En fait, en 1999, l’American Society of Plastic and Reconstructive Surgeons a changé de nom pour devenir l’American Society of Plastic Surgeons, afin de mieux faire passer le message que les chirurgiens plasticiens et les chirurgiens reconstructeurs sont une seule et même entité.

Chirurgie esthétique, l’importance de s’en remettre à des spécialistes

Lorsque des effets secondaires surviennent, tels que des ecchymoses, des rougeurs, des gonflements, des irrégularités de la peau, ils sont généralement mineurs et disparaissent d’eux-mêmes. Ces effets indésirables mineurs sont survenus chez moins de 1 % des patients.

Pendant de nombreuses années, on a cru que les procédures cosmétiques peu invasives étaient plus sûres que les procédures cosmétiques invasives plus importantes.

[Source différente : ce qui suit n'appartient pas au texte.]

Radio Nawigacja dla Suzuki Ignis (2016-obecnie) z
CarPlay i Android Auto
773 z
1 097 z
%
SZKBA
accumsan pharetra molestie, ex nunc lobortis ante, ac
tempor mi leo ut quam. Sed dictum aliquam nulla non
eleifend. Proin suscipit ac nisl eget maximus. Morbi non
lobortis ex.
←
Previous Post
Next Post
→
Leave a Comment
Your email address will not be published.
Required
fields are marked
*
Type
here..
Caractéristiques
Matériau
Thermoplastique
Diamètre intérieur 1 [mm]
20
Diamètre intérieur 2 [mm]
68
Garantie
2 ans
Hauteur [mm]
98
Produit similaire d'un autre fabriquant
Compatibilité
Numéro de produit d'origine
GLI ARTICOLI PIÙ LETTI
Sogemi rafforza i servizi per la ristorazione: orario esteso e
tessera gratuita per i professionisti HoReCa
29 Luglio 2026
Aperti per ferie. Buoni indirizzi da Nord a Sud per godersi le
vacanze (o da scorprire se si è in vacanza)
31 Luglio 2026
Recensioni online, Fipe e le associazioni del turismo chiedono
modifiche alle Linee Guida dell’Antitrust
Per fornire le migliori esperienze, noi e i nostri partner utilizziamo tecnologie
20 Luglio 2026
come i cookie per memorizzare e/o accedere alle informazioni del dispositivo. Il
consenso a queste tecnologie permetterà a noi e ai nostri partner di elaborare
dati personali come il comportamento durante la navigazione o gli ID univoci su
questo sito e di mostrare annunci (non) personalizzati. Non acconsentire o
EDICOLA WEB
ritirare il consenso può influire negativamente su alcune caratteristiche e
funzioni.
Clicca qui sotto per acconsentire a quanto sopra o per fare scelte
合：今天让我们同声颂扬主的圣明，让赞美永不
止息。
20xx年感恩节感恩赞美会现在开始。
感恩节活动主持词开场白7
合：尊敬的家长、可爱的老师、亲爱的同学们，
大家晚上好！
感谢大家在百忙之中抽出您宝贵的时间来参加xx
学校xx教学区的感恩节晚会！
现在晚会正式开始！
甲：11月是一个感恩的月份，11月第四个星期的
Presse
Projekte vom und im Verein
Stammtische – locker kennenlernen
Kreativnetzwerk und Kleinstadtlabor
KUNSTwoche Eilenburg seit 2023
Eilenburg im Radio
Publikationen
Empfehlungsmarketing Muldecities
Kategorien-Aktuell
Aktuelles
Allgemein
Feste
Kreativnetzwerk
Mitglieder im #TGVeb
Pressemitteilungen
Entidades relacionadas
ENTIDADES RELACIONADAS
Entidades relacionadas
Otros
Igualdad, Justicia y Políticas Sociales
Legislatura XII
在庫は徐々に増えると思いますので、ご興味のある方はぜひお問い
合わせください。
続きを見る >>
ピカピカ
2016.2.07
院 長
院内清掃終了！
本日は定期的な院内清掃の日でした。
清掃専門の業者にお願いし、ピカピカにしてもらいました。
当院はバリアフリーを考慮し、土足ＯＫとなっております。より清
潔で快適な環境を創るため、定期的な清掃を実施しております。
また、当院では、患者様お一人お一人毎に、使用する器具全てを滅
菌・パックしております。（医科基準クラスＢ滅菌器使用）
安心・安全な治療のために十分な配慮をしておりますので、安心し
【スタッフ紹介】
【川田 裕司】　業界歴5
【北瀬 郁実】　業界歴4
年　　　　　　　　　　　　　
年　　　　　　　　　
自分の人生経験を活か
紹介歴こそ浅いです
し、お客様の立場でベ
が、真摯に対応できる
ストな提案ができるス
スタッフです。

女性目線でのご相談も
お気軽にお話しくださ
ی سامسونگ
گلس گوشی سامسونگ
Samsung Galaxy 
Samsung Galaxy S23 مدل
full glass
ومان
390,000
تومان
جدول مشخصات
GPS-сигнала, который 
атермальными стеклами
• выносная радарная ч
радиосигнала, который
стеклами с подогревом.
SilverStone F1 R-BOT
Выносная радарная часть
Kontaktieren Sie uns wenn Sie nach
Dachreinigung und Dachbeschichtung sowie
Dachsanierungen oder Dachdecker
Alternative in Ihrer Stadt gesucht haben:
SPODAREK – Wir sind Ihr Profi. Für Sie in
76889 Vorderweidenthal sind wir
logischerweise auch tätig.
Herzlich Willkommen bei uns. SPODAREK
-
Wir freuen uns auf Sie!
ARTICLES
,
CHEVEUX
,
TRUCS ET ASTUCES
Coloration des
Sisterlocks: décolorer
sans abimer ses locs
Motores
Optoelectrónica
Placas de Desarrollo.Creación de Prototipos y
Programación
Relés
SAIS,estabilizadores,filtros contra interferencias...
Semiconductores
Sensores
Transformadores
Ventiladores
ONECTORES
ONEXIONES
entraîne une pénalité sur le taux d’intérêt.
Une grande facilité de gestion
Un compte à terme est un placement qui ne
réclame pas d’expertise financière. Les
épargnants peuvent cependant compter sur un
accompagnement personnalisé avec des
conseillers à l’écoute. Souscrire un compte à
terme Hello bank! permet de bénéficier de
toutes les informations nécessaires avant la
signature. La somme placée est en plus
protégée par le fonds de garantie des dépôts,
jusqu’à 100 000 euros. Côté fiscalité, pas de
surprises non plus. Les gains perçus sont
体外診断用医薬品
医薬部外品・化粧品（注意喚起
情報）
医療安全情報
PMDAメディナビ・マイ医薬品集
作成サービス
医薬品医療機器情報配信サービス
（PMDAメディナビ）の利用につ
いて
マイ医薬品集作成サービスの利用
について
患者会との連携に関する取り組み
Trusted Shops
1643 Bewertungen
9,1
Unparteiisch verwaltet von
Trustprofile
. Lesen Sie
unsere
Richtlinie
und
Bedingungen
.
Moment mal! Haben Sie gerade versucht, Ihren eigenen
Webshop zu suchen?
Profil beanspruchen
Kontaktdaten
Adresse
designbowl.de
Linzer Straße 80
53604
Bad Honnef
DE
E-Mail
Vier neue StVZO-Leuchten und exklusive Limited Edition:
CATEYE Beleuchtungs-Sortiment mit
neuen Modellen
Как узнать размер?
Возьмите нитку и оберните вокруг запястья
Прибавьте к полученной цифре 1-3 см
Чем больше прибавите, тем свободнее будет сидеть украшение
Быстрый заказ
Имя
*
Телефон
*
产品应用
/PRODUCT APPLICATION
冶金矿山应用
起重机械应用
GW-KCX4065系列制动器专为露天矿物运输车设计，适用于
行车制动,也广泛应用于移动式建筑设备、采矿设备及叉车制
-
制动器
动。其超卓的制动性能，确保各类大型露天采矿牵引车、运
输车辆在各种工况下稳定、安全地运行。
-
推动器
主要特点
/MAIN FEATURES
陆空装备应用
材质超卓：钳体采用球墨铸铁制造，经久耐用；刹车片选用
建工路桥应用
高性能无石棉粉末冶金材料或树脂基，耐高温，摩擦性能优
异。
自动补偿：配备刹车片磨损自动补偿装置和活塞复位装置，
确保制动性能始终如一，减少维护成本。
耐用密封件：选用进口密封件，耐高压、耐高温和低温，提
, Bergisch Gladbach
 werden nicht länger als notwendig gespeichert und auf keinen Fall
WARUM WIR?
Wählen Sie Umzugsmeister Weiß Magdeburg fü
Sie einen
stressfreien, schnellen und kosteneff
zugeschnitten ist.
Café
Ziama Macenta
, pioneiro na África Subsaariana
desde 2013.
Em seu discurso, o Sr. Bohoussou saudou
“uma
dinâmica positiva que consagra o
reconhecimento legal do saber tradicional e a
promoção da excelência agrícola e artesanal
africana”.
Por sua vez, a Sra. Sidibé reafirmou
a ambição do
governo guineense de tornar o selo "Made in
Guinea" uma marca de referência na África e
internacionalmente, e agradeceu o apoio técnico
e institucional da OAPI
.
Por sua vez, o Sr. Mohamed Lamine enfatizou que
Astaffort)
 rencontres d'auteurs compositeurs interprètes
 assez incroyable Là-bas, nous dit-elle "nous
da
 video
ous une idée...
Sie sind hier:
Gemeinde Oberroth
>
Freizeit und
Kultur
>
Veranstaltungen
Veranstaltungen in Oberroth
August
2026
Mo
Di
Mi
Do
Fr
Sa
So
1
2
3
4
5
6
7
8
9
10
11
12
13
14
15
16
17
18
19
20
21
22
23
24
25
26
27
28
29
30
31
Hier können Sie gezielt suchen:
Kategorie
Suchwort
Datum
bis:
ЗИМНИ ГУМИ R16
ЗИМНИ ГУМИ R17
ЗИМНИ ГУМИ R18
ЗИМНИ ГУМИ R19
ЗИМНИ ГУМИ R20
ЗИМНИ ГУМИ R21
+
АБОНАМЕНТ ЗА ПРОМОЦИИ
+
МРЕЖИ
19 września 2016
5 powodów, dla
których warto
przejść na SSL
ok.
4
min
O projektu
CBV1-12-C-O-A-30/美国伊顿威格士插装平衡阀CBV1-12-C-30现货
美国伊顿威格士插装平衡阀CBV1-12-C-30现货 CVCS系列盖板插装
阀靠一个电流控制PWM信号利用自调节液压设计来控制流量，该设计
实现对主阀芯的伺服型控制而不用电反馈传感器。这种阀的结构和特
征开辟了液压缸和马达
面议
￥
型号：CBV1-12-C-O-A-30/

Les études précédentes étaient de petite taille (en général, un médecin examinait ses propres données) et rétrospectives, c’est-à-dire qu’on demandait aux praticiens de se pencher sur les dernières années pour déterminer les complications. Cette approche tend à sous-estimer car les médecins ne peuvent pas se souvenir de tous les cas et de tous les patients, même s’ils essaient d’être prudents et précis dans leurs réponses statistiques.